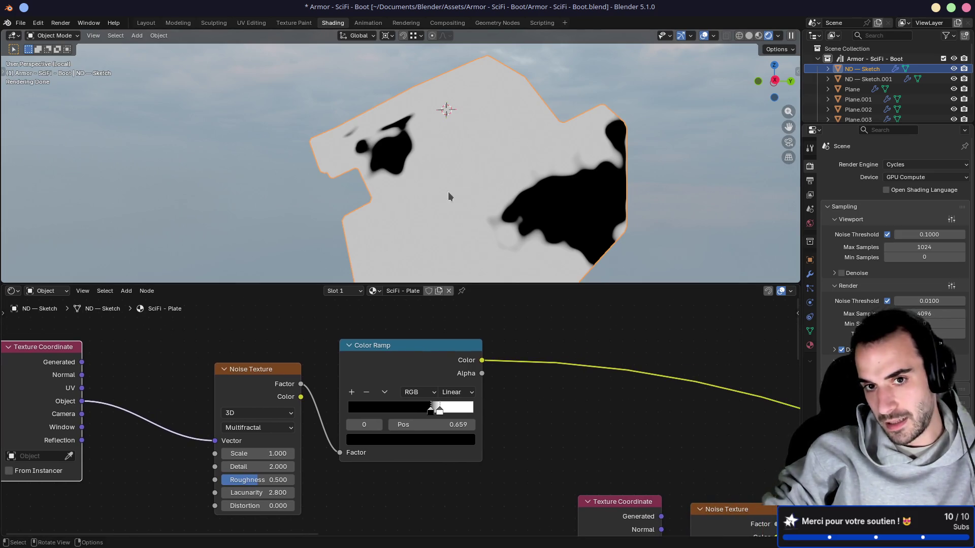
scroll(539, 354, down, 4)
shift+scroll(502, 404, down, 3)
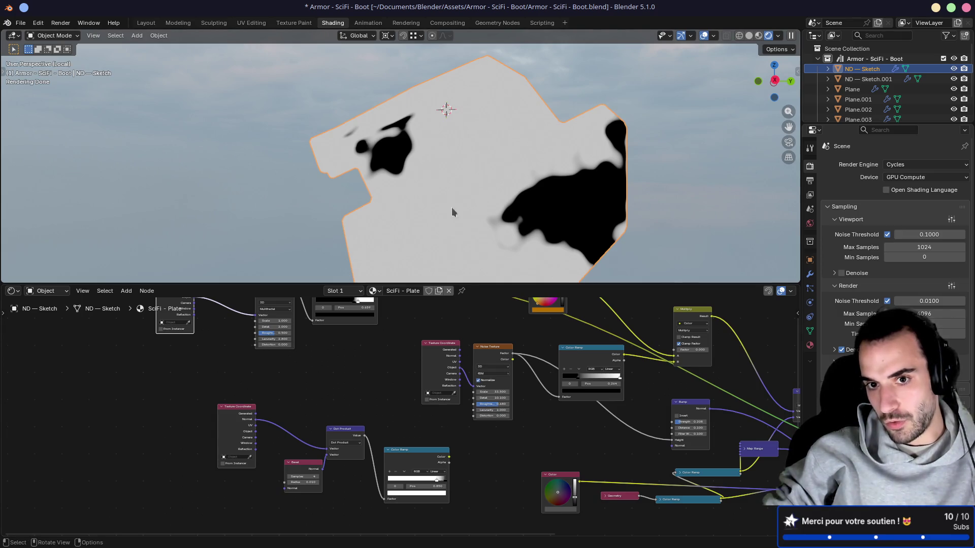
Nudge the Color node right and preview the Multiply output as flat orange on the plate
middle_drag(452, 209, 523, 207)
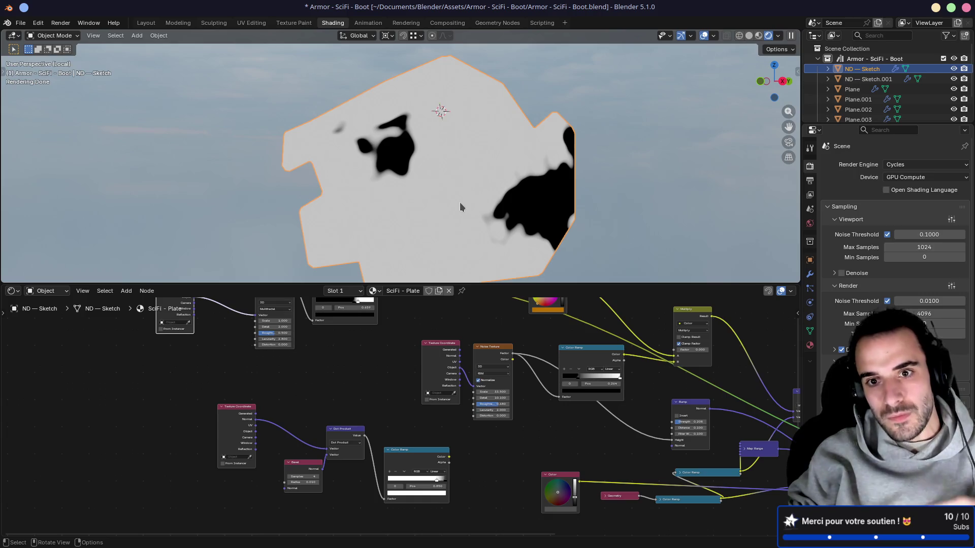
mouse_move(471, 152)
middle_down()
mouse_move(513, 203)
mouse_move(545, 222)
middle_up()
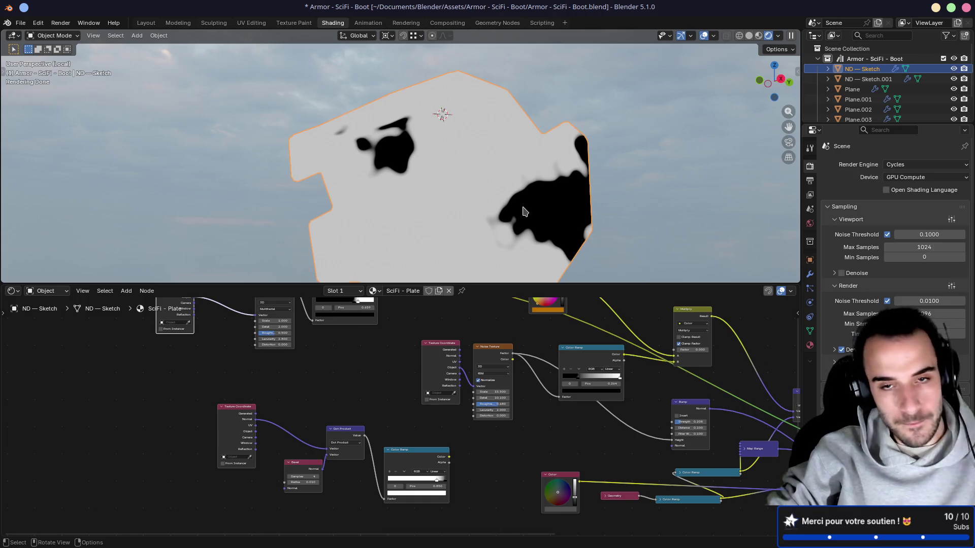
mouse_move(331, 370)
middle_down()
mouse_move(326, 394)
mouse_move(352, 420)
mouse_move(414, 389)
mouse_move(186, 368)
middle_up()
mouse_move(366, 320)
mouse_down()
mouse_move(355, 321)
mouse_move(394, 321)
mouse_up()
ctrl+shift+click(556, 381)
Preview the vector Multiply output and nudge the Bump node up
scroll(497, 359, down, 1)
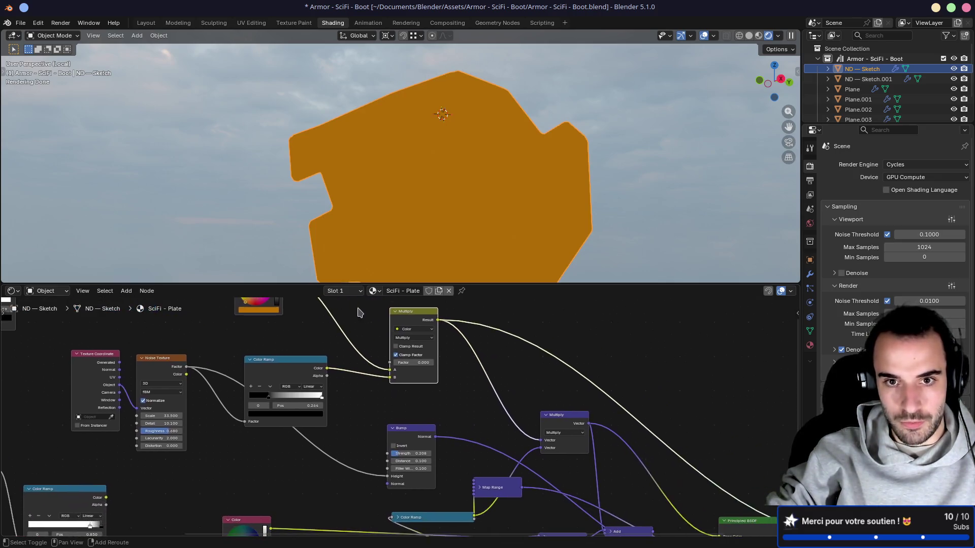
ctrl+shift+click(529, 420)
shift+scroll(482, 376, down, 4)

★ ★ ★ ★ ★ ★ ★

- WORK TASK
For this exercise, set down exactly the lines that run from the line holding "mouse_move(394, 321)" to the last line of the records above; include both end lines and omit pictures.

- RESPONSE BELOW
mouse_move(394, 321)
mouse_up()
ctrl+shift+click(556, 381)
Preview the vector Multiply output and nudge the Bump node up
scroll(497, 359, down, 1)
ctrl+shift+click(529, 420)
shift+scroll(482, 376, down, 4)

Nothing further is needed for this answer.